Josué chegou mais cedo do trabalho naquele dia, largou o sapato na sala e foi direto para o banho. A água quente escorria pelo seu corpo como uma massagem relaxante, uma recompensa pelo dia de trabalho. Em seguida pegou no seu armário a roupa mais confortável que tinha e começou a se vestir. Por um instante se olhou no espelho de uma forma diferente do normal e percebeu que os anos estavam passando e que ele já não era mais o mesmo. Vasculhou seu corpo com olhos de mulher, e pensou: Essa barriga foram muitos chopes com meus amigos, dias felizes, divertidos e eu me orgulho dela.
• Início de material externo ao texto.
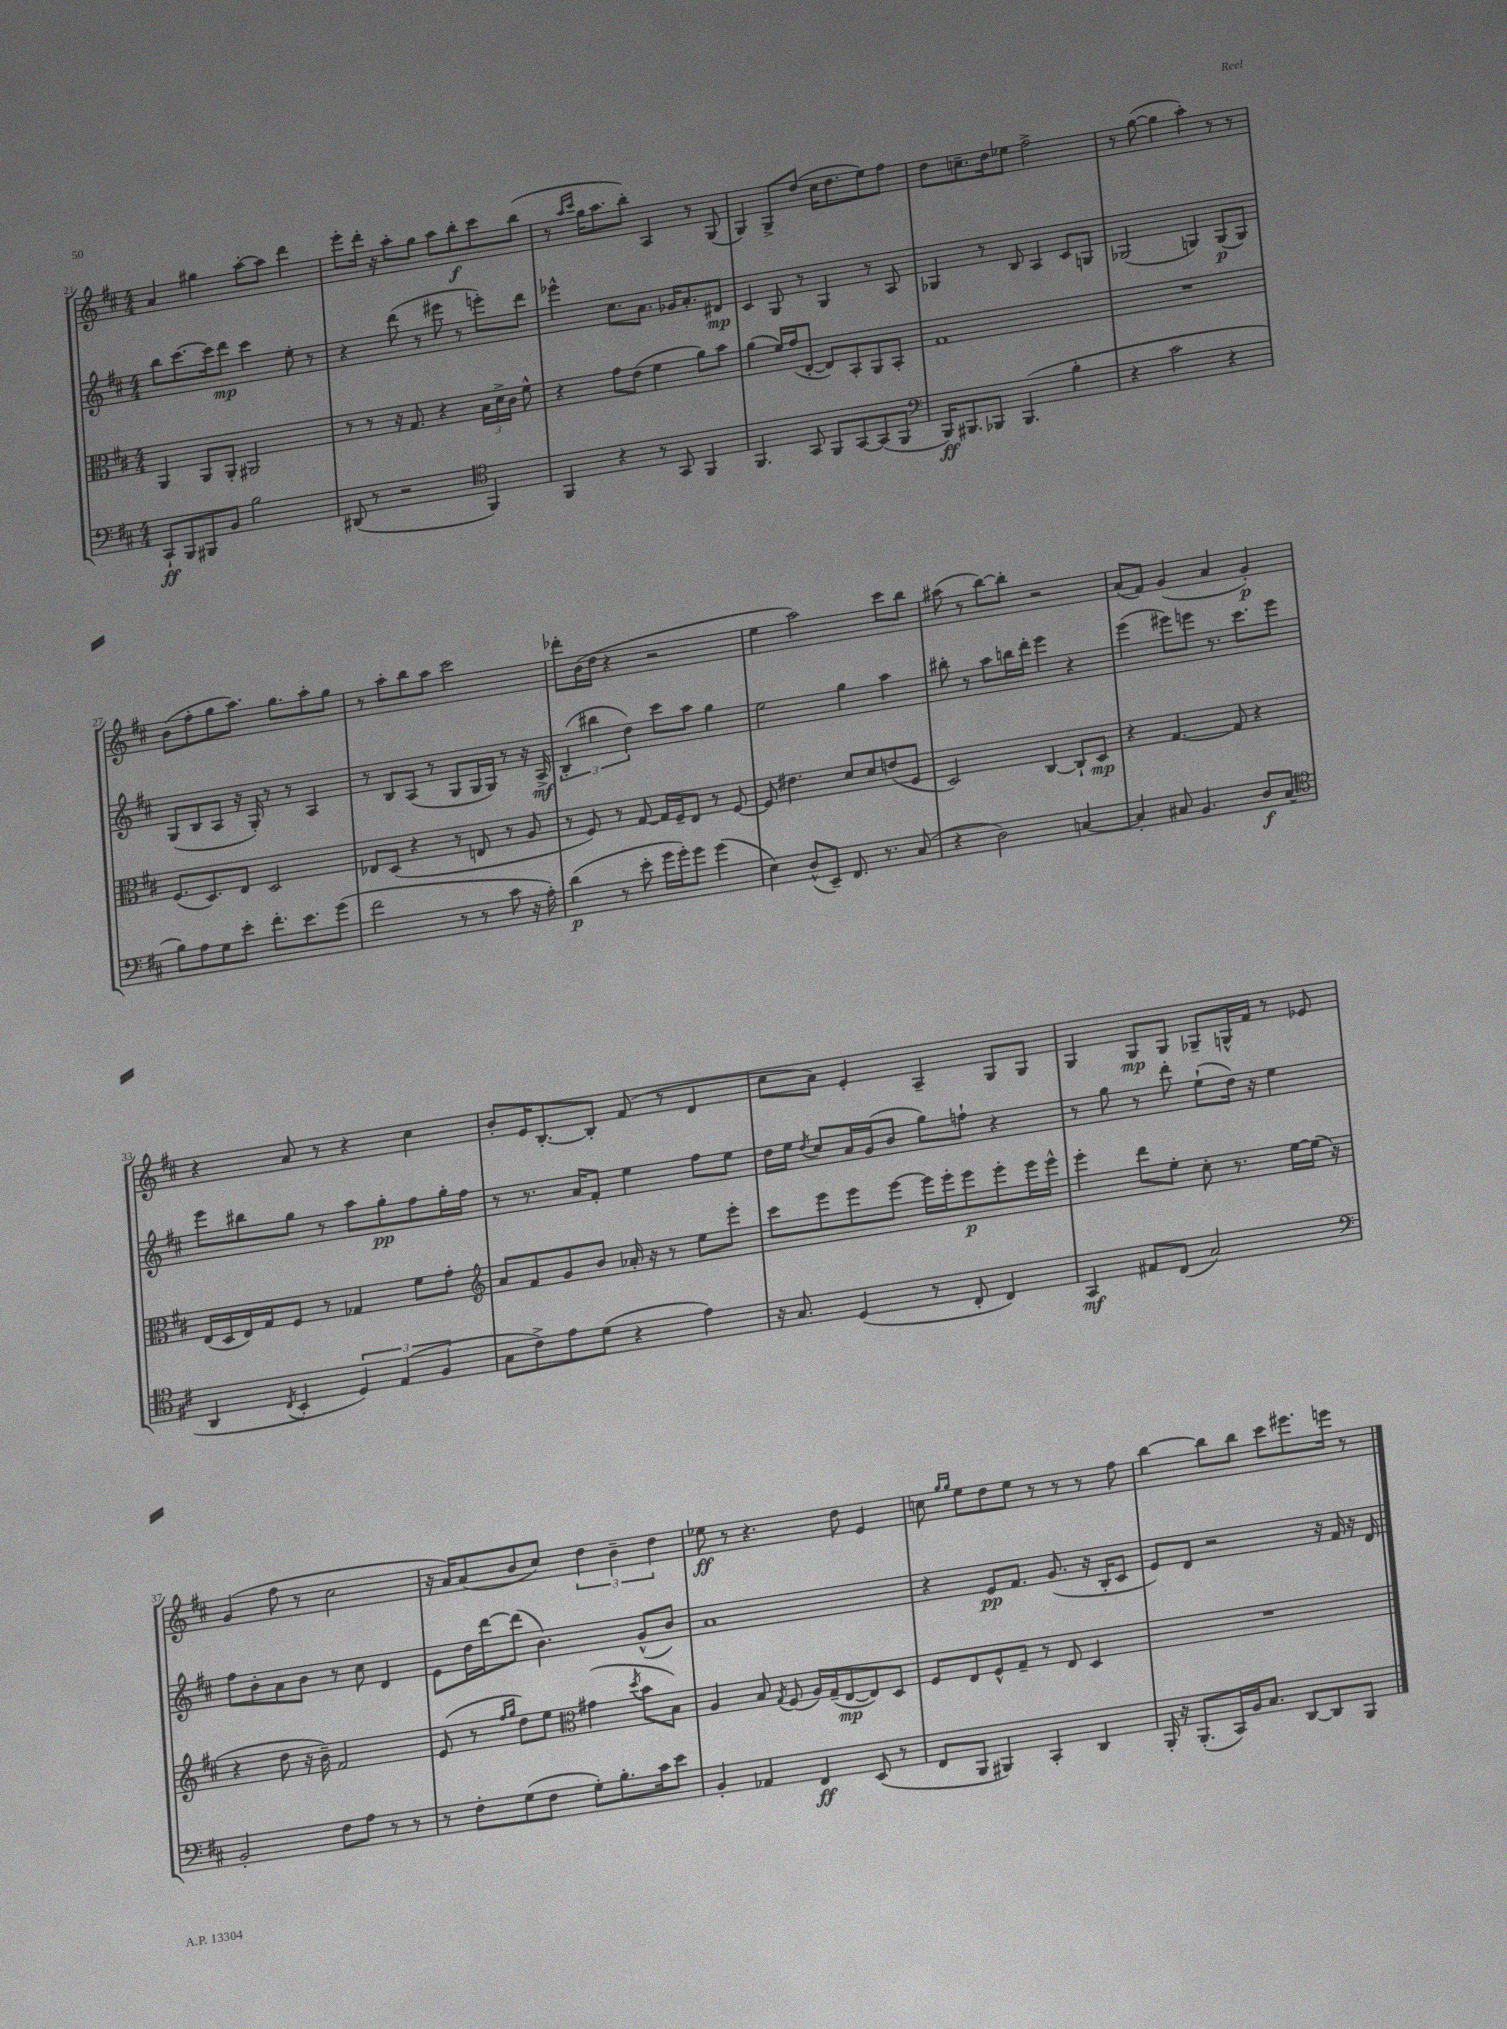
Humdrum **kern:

**kern	**kern	**kern	**kern
*staff4	*staff3	*staff2	*staff1
*clefF4	*clefC3	*clefG2	*clefG2
*k[f#c#]	*k[f#c#]	*k[f#c#]	*k[f#c#]
*M4/4	*M4/4	*M4/4	*M4/4
8CC#`	4AA	8bb	4a
8BBB	.	[8.ccc#	.
8BBB#	8AA	.	4gg#
.	.	16ccc#]	.
8BB	8AA'	8ddd	.
2B	2AA#	4ccc#	[8aa'
.	.	.	8aa]
.	.	8ee'	4ddd
.	.	8r	.
=	=	=	=
(8DD#	8r	4r	8eee'
8r	8r	.	16ddd'
.	.	.	16r
2r	16r	(8ddd	8aa'
.	8.G	.	.
.	.	8r	8gg
.	4r	8eee#	8aa
.	.	8r	8bb'
*clefC4	*	*	*
4FF#)	24B	8eee')	8ccc#
.	24d^	.	.
.	24c#	.	.
.	8f#^^	8ddd	(8bb
=	=	=	=
4FF#	4r	4eee-^^	8r
.	.	.	16qqaa
.	.	.	16qqccc#
.	.	.	16gg
.	.	.	8.aa
4r	8g	8.cc#	.
.	(8e	.	8bb')
.	.	8.a	.
8r	4f#	.	4A
8GG	.	16g-	.
.	.	8.a'	.
4FF#	8a)	.	8r
.	8b	8d#	(8G
=	=	=	=
4.FF#	(4a	4c#	4G)
.	16f#)	8G	8G^
.	(16g	.	.
8GG	[8E'	8r	(8dd
8FF#	8E])	4G	16cc#
.	.	.	8.dd
[8GG	8BB'	.	.
(8GG]	8AA	8r	8ee)
8FF#	8BB'	8A	8ff#
=	=	=	=
*clefF4	*	*	*
16BBB)	1G	4G-	8dd
8.BBB#	.	.	.
.	.	.	8.cc~
8BBB-	.	8r	.
.	.	.	16dd
(4.BBB-	.	8B	8ee-
.	.	4A	2ff#^
4B'	.	8c#	.
.	.	8G	.
=	=	=	=
4r	1r	(2G-	8r
.	.	.	([8gg
2c#	.	.	4gg]
.	.	4G)	4aa')
4r	.	(8G	8r
.	.	8G)	8r
=	=	=	=
8B)	(8.F#	(8G	(8b
8A	.	8B	8ff#'
.	8.D)	.	.
8G	.	8A	8gg
8e'	8E	16r	8.aa)
.	.	16G')	.
8.f#'	2D	8r	.
.	.	.	8.gg
.	.	8r	.
8.e	.	.	.
.	.	4A	8aa'
(8g	.	.	8gg
=	=	=	=
2f#	8E-	8r	8r
.	(8D	8B	8aa'
.	4r	(8A	8bb
.	.	8r	8aa
8r	8r	8G	2ccc#
8r	8E	16G	.
.	.	16G)	.
8c#	8r	8r	.
16r	8A	16r	.
16A')	.	16A^	.
=	=	=	=
(4d	8r	(6B'	8ddd-'
.	8F#)	.	(16b
.	.	6bb#	.
.	.	.	16dd
8r	8r	.	4r
.	.	6dd)	.
8e'	[8G	.	.
16g	16G]	8ccc#	2r
16g')	16F#~	.	.
8g	8E	8aa	.
(4g	8r	4gg	.
.	[8F#	.	.
=	=	=	=
4E)	8F#]	2ee	4ee
.	4.e#	.	.
(8D^^	.	.	2aa)
8EE~)	.	.	.
8.FF#	8d	4gg	.
.	8d	.	.
8.r	.	.	.
.	(8e	4aa	8ccc#
(8C#	8F#	.	8bb
=	=	=	=
4r	2D)	8bb#'	(8aa#
.	.	8r	8r
2D)	.	8aa	[8bb)
.	.	16bb	8bb']
.	.	16ddd'	.
.	[4C#	4eee	2r
[4C	8C#`]	4r	.
.	8D	.	.
=	=	=	=
4C']	4r	(4eee	(8a
.	.	.	8f#)
8C#	[4.G	8eee#)	(4g
4.BB	.	8eee	.
.	.	8.r	4a
.	8G]	.	.
.	.	8.ccc#	.
8D	4r	.	4g')
(8C#	.	8eee	.
=	=	=	=
*clefC4	*	*	*
4AA	(16E	8eee	4r
.	16D	.	.
.	16E)	8bb#	.
.	16G	.	.
8qC#	.	.	.
4BB'	8F#	8gg	8a
.	8r	8r	8r
6D)	4G-	8aa	4r
.	.	8gg'	.
(6E	.	.	.
.	8f#	8ff#	4cc#
6F#	.	.	.
.	8g'	16gg'	.
.	.	16ff#	.
=	=	=	=
*	*clefG2	*	*
8G	8a	8r	8b'
8c#^)	8f#	8.r	16e
.	.	.	[8.B'
8e	8g	.	.
.	.	16a	.
(8d	8b	8f#'	8B']
4r	16a-'	4ee	(8f#
.	16r	.	.
.	8r	.	8r
4e)	8ee	8ff#	4d
.	8eee'	8ee	.
=	=	=	=
16r	8ccc#	16dd	8cc#
8.G	.	16ee	.
.	.	8qdd	.
.	8eee	8cc#	8a)
(4D	8eee	16a	4e'
.	.	(16g	.
.	[8eee	8b	.
8r	16eee]	8gg)	4A~
.	16eee'	.	.
8C#'	8eee	8ff`	.
4C#)	8eee'	4r	8G
.	16eee	.	8G
.	16eee^^	.	.
=	=	=	=
4GG	4eee'	8r	4G
.	.	8gg	.
8E#	8ddd	8r	8G
(8C#	8ee'	8ddd'	8G
2G)	8cc#'	(8ee`	8G-~
.	8.r	16dd)	16G^^
.	.	16r	16f#
.	.	4ee	8r
.	[16ee	.	.
.	(16ee]	.	8e-
.	16r	.	.
=	=	=	=
*clefF4	*	*	*
2BB'	4r	8ff#	(4g
.	.	8b'	.
.	8dd	8a	8ff#
.	16r	8b	8r
.	16b~)	.	.
8F#	2f#	8r	2cc#
8A	.	8cc#	.
8r	.	4d	.
8r	.	.	.
=	=	=	=
8r	(8e	8e	16r
.	.	.	16a)
8F#'	8r	16dd	(8a
.	.	[16ddd	.
.	16qqff#	.	.
.	16qqgg	.	.
(8G	8dd)	(8ddd]	8b
8F#	8ee	4.b)	8cc#)
*	*clefC3	*	*
8G')	(4g#	.	6dd
8.B'	.	.	.
.	.	.	6b~
.	8qdd	.	.
.	8b	(8g^^	.
16c#	.	.	.
.	.	.	6dd
8e	8B)	8b)	.
=	=	=	=
4BB'	4A	1a	8ee-
.	.	.	8r
4AA-	8B	.	4.r
.	8qG	.	.
.	(8F#	.	.
4FF#	16A)	.	.
.	(16G~	.	.
.	[8E	.	8dd
(8EE	8E])	.	4e
8r	8D	.	.
=	=	=	=
8FF#	8F#	4r	8cc
.	.	.	16qqgg
.	.	.	16qqgg
8BBB	8E	.	8ee
4BBB#)	8F#^^	8e	8dd
.	8G~	8.f#	8ee
4CC#'	8r	.	8r
.	.	(8.g	.
.	8E	.	8r
4DD	4D	16r	8r
.	.	16B'	.
.	.	8c#	8ff#
=	=	=	=
16BBB'	1r	8e)	[4bb
16r	.	.	.
(8.BBB'	.	8d	.
.	.	2r	8bb]
16CC#)	.	.	.
16BB	.	.	8bb
8.C#	.	.	.
.	.	.	8ccc#
[8DD	.	.	8.eee#
8DD]	.	16r	.
.	.	16f#	16eee
8BBB	.	16r	8r
.	.	16d	.
==	==	==	==
*-	*-	*-	*-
Minha barba está cada vez mais branca, mas acho que ela me cai muito bem, me dá um ar de homem maduro, charmoso. Meu pau, Ah meu Pau, velho companheiro, quase nunca me deixou na mão… Sou um homem feliz!
Vestido no seu pijama predileto, calçado nos seus chinelos, pegou um whisky se esparramou no sofá esperando sua esposa chegar do trabalho.
Valter chegou mais cedo do trabalho naquele dia, tirou os sapatos e os trouxe até o quarto e foi direto para o banho. A água quente escorria pelo seu corpo, mas sua cabeça estava fervilhando de pensamentos que talvez um banho de água fria lhe caísse melhor. Em seguida pegou no seu armário uma roupa qualquer e começou a se vestir. Por um instante se olhou, coisa que nunca faz e se deu conta das transformações que o tempo lhe fizera. – Meu Deus como pude deixar minha barriga ficar essa indecência? Minha barba está muito branca! Estou parecendo uns 20 anos mais velho. Meu pau sumiu! Quem é esse homem?
Mal vestido, com os botões trocados, descalço, pegou a única cerveja da geladeira como se fosse à última, sentou no sofá rezando pra sua esposa demorar um pouco mais na rua.
Naquele mesmo fatídico dia Josué havia sido promovido com um belo aumento de salário, com direito a uma sala e até a uma secretária gostosa. Valter fora despedido do seu emprego de anos no banco e recebeu a fatura do cartão de crédito da sua esposa.